Thanks so much to Emily at Telecommuter Talk for writing the post that sparked this idea for me. She wrote about the difference between having an active imagination and an over-active imagination. For both of us, the over-active imagination comes out (in one of many various ways) in imaginary discourses with a very critical inner critic. In my comment to Emily on her post, I described my inner critic as 'a judge from Plymouth times who is almost impossible to please." It doesn't matter what I write lately, once I've gone away for the day from my work, out he comes and starts saying I am stealing plots and ideas, or just uninspiring and boring, and it's already been done, and I'm not adding anything to what's been written before.
I couldn't describe him clearly until just now, for the first time ever, when I realized, describing him to Emily, that he was like a combination of a witchcraft judge from Salem MA, and the judge from Peter S Beagle's Tamsin that I read last summer. It's only taken me 35 years to put a face to this critic!!! It was actually Stephanie in the comments to the post who described her inner critic, so I owe her a thanks too.
My answer to Emily's inner critic and to my own, is the same: it doesn't matter the audience you create for.

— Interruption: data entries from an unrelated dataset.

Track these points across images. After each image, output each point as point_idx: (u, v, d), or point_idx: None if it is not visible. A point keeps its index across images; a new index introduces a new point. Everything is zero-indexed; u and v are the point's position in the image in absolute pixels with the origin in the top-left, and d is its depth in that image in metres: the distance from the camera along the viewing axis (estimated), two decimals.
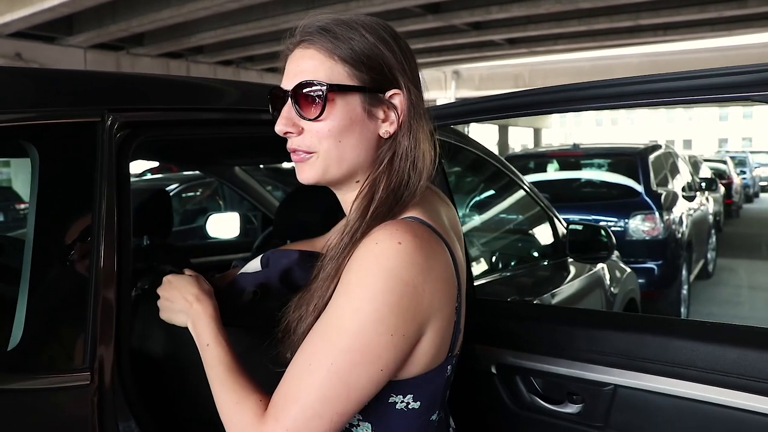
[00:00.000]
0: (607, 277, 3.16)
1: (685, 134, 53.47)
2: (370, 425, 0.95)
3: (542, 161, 6.60)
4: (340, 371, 0.85)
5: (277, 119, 0.97)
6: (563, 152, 6.75)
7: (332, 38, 0.93)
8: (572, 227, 2.76)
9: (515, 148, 30.28)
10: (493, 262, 2.97)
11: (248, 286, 1.21)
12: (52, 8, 11.54)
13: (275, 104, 0.99)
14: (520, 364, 1.57)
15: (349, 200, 0.99)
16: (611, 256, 2.91)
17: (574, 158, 6.36)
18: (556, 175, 6.36)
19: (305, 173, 0.97)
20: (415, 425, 0.96)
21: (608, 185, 5.91)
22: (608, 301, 3.12)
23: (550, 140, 42.83)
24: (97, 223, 1.10)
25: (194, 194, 5.97)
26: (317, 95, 0.92)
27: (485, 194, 3.46)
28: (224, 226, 3.06)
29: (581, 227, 2.81)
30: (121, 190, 1.14)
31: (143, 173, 7.18)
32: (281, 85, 0.97)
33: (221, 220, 3.12)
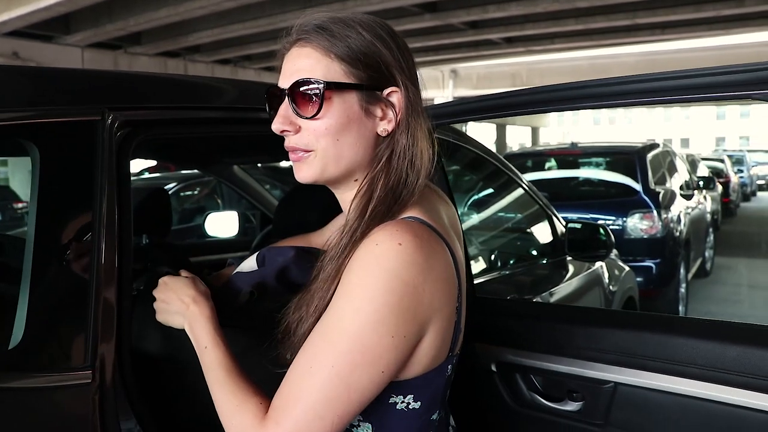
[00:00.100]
0: (605, 275, 3.16)
1: (682, 133, 53.53)
2: (370, 425, 0.94)
3: (540, 160, 6.61)
4: (341, 373, 0.84)
5: (274, 118, 0.96)
6: (562, 151, 6.75)
7: (329, 36, 0.93)
8: (571, 226, 2.76)
9: (513, 146, 30.27)
10: (492, 260, 2.97)
11: (244, 286, 1.20)
12: (48, 7, 11.50)
13: (272, 103, 0.98)
14: (520, 362, 1.57)
15: (347, 199, 0.99)
16: (610, 254, 2.92)
17: (572, 157, 6.37)
18: (554, 173, 6.36)
19: (303, 172, 0.96)
20: (415, 425, 0.96)
21: (606, 184, 5.92)
22: (607, 299, 3.13)
23: (547, 139, 42.85)
24: (97, 221, 1.10)
25: (192, 193, 5.97)
26: (314, 93, 0.91)
27: (484, 193, 3.47)
28: (223, 224, 3.05)
29: (580, 226, 2.81)
30: (121, 188, 1.14)
31: (141, 172, 7.17)
32: (278, 83, 0.97)
33: (220, 218, 3.11)
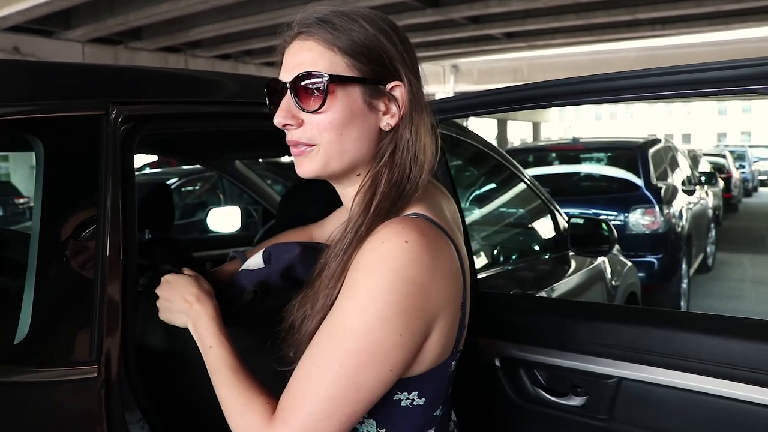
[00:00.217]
0: (608, 270, 3.16)
1: (684, 128, 53.34)
2: (375, 422, 0.94)
3: (542, 155, 6.59)
4: (348, 372, 0.84)
5: (274, 113, 0.95)
6: (563, 146, 6.74)
7: (331, 29, 0.91)
8: (573, 221, 2.76)
9: (514, 142, 30.24)
10: (494, 255, 2.96)
11: (248, 284, 1.20)
12: (49, 2, 11.48)
13: (272, 97, 0.97)
14: (523, 356, 1.57)
15: (349, 194, 0.98)
16: (612, 249, 2.92)
17: (574, 152, 6.36)
18: (556, 169, 6.35)
19: (305, 166, 0.95)
20: (419, 421, 0.96)
21: (608, 179, 5.90)
22: (609, 294, 3.12)
23: (548, 134, 42.75)
24: (102, 216, 1.10)
25: (194, 188, 5.96)
26: (317, 87, 0.90)
27: (486, 187, 3.46)
28: (225, 219, 3.05)
29: (582, 221, 2.81)
30: (125, 183, 1.14)
31: (142, 167, 7.16)
32: (279, 77, 0.95)
33: (222, 213, 3.11)
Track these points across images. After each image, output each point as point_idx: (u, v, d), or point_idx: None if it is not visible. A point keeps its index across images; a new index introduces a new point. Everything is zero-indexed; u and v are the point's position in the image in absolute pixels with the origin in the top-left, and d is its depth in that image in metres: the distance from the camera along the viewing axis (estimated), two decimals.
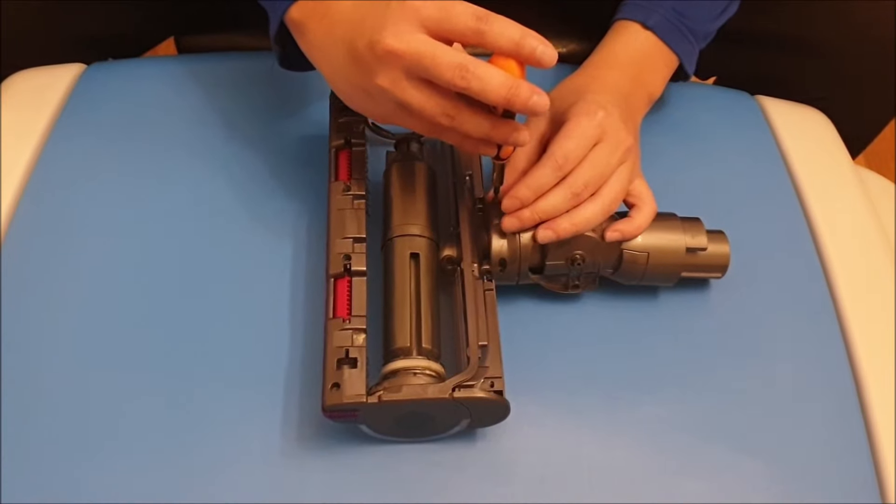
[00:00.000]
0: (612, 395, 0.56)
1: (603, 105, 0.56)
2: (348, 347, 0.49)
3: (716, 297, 0.61)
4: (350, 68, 0.50)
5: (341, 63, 0.51)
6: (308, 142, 0.66)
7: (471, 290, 0.53)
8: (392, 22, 0.47)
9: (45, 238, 0.59)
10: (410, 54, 0.46)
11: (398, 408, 0.48)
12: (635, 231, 0.56)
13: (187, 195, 0.63)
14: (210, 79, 0.70)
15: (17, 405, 0.52)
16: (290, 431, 0.52)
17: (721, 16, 0.66)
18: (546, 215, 0.54)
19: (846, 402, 0.56)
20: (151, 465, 0.50)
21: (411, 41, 0.46)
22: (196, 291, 0.58)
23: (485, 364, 0.50)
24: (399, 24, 0.47)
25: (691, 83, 0.70)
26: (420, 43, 0.46)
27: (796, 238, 0.65)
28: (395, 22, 0.47)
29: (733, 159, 0.70)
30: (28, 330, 0.55)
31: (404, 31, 0.47)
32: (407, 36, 0.46)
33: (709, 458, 0.54)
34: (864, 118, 0.82)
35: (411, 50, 0.46)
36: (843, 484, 0.53)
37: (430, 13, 0.47)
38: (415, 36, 0.47)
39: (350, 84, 0.52)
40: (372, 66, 0.48)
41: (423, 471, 0.51)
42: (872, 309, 0.61)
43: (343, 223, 0.54)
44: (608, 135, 0.55)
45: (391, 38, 0.46)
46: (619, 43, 0.63)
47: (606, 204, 0.55)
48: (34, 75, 0.70)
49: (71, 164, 0.64)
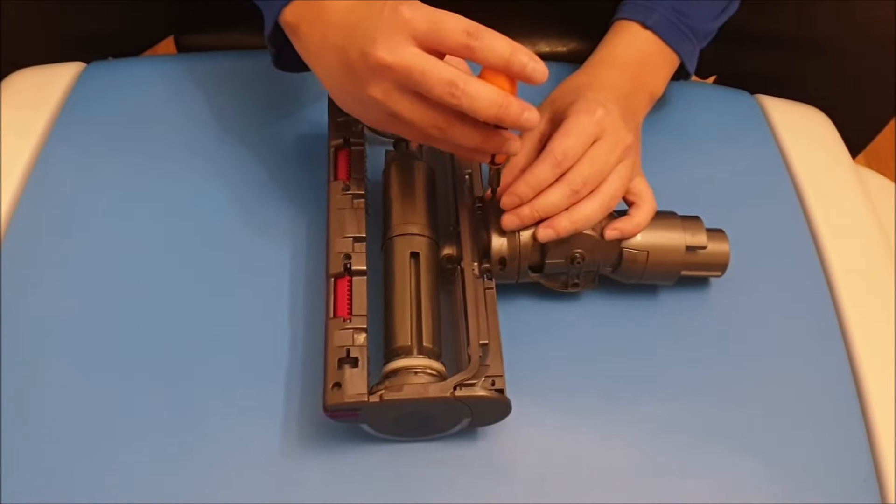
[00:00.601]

If you write - or create anything for that matter, be it a sampler, a work of art, a garden, a song for your band - my daughter's bead necklaces - the important thing is that I, and you, create from the truth - write what the true story is, the real story, paint what we see, create what we know. The audience will come to it, they always find a way to it. Maybe not in our lifetime, but maybe we are creating something for the future. You, and I, can't know, until we have finished it, what we are even doing.
I know I would rather be writing than almost anything else in the world, so I also know that I have to put my inner critic, fearsome as this judge is, in his corner and tell him to shut up.
So thank you Em, for a most inspirational post!
I have to also admit that the clearest image I have for the 'real story' is from Stephen King's On Writing, because he describes the storyteller's job as uncovering the bones of the story. I like this image of passing the brush over the bones, slowly uncovering the story in the dirt of our words, until we have written and rewritten the story until it shines clearly in the full light. That's how I write, too.
And tell me, dear reader, do you have an inner critic who stops you from creating your dreams? Is there a work of art, or some project, you have been longing to do, but keep putting off?